Since I was well aware of my market, I looked into programs where they had documented relations with certain area hospitals. My university was invited into health systems that had nursing programs (BSN), and were were treated equally: access to computer, Pyxis, etc. Real hands on, units taking you under the wing, observation experiences, etc. I was also anle yo have a hands in Peds rotation with an OR experience, Peds ER experience; in Maternity I was able to do PP, NICU, and worked side-by side with nurses and got to experience the birthing process 3 times, identify decelerations, variable decelerations, etc. We even have a neighborhood health clinic and a long standing NIH Asthma Teaching program. For my senior year, the hospital was awesome in making sure we had access to meds; we worked with the nurses side by side, and did a PACU and ER observation; I did telephone reports, etc during my rotations. It did help that the nursing instructors I had were either employed at that health system, or were great advocates to ensure that we had the ability to take advantage of a great clinical experience. I think this should be the rule, not the exception; I still think there should be a transition to practice model in place as well...to get those realities of being a licensed nurse in check, build those blocks on being comfortable in critical thinking and the nursing process...nothing's REAL to many until they are a licensed nurse, especially when a job is not within 3 months after the last clinical rotation in this market.

Specializes in burn ICU, SICU, ER, Trauma Rapid Response.
Hospitals brought the problem of poorly-trained new grads on themselves.

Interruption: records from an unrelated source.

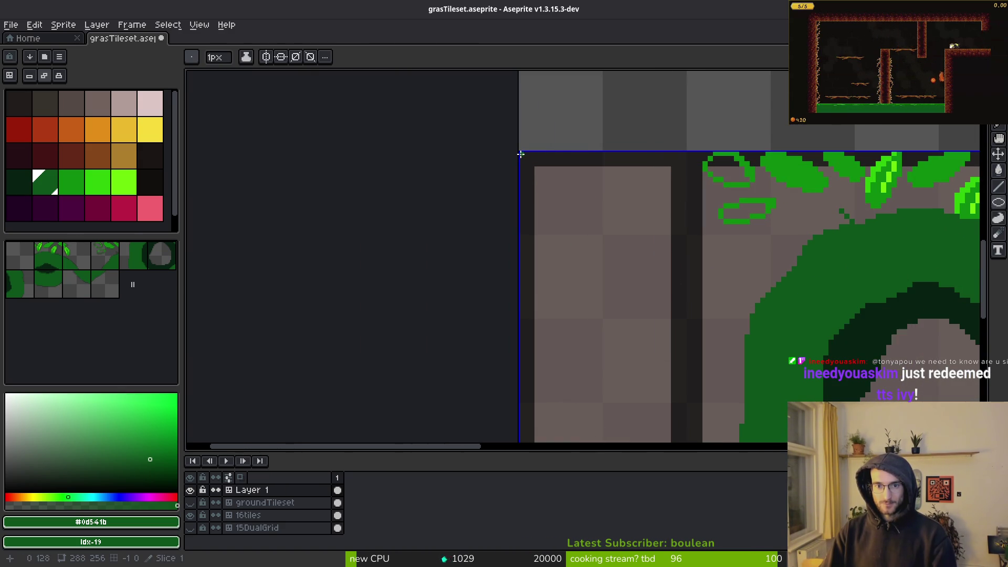
Draw a test ellipse at the tile's top-left, undo it, and draw another.
left_click_drag(520, 154, 525, 157)
scroll(578, 210, "down", 2)
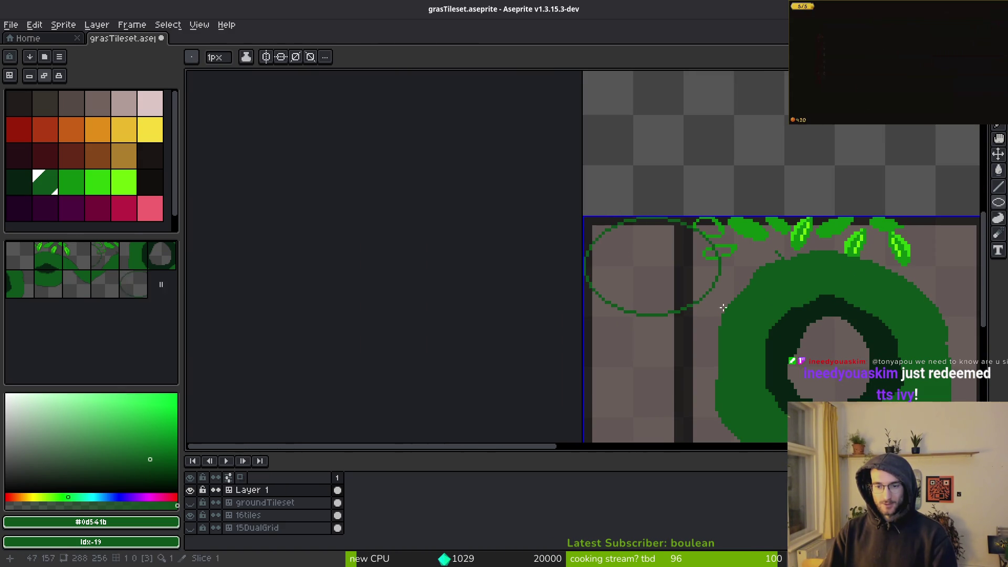
key("ctrl+z")
left_click_drag(636, 282, 598, 307)
scroll(719, 294, "up", 3)
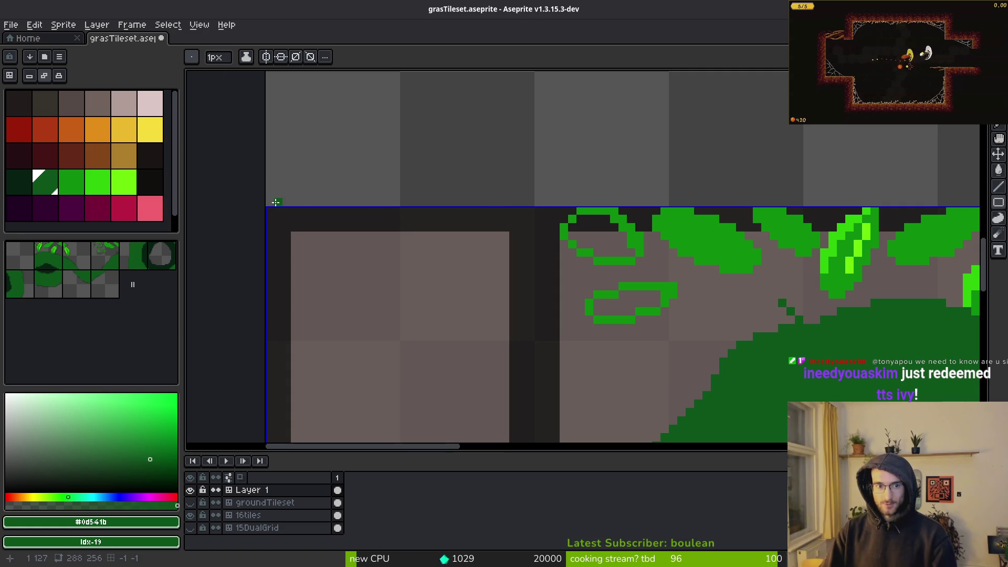
scroll(270, 209, "down", 3)
scroll(736, 210, "up", 1)
scroll(846, 275, "down", 1)
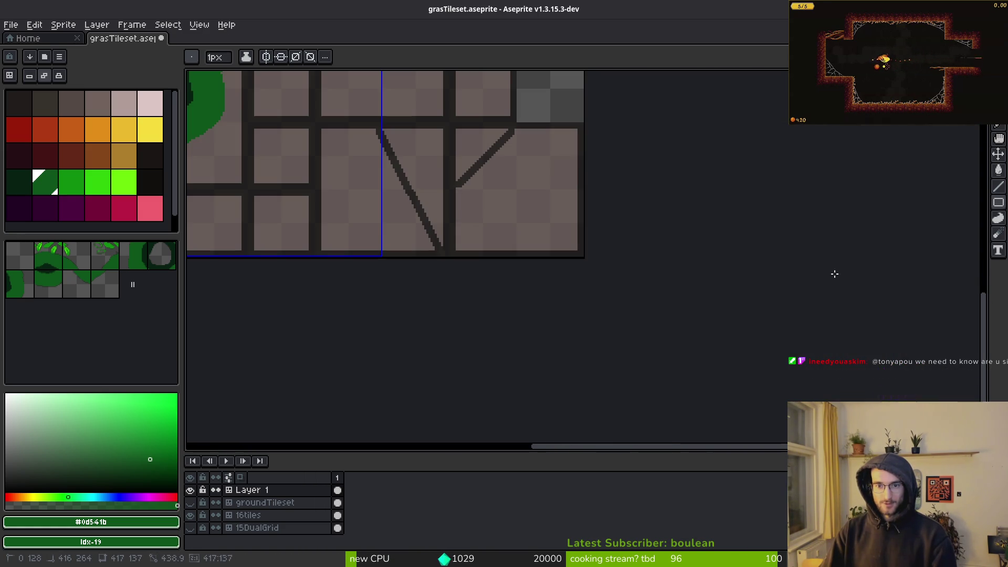
scroll(579, 253, "up", 2)
scroll(592, 270, "down", 1)
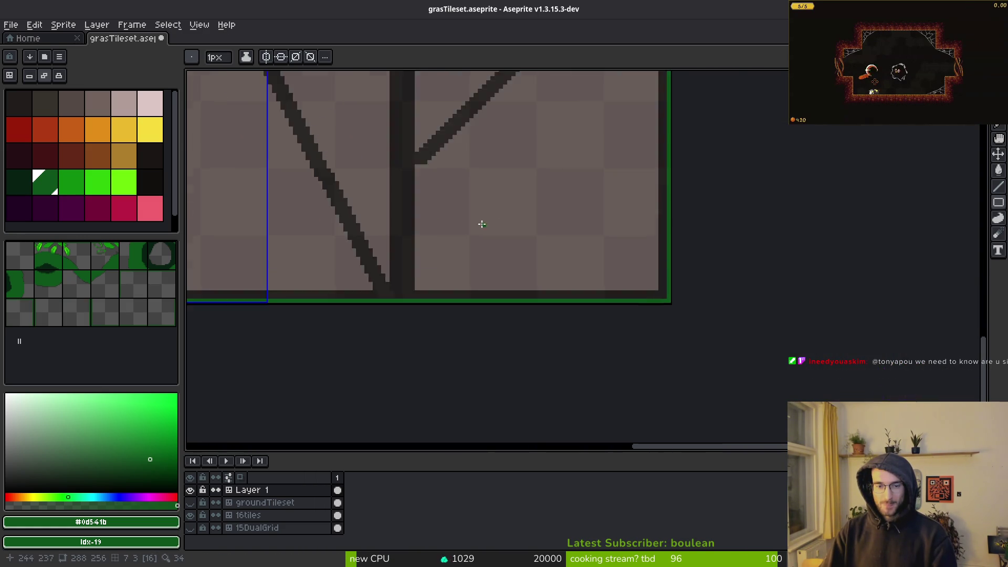
key("g")
left_click(830, 319)
scroll(830, 318, "down", 3)
key("ctrl+s")
scroll(859, 324, "up", 3)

*** Until a few years ago many hospitals were investing heavily in their new grads. The HAD to in order to reduce the sky high cost of constant recruiting and training due to high nurse turn over. It was cheaper to properly train new grads, thus increasing the chances they would stick around longer than to constantly turn over staff.

The solutuion that they have been working twords for a long time, and that they are now seeing bearing fruit, is the false "nursing shortage" propaganda. They have deliberatly created a oversupply of nurses. No there is no need to recruit. They can simply hire all the nurses they want and weed out the ones who don't adapt fast enough. Each of us now has a line of nurses just waiting for our job. It was deliberate. The economy just moved the over supply day ahead a few years.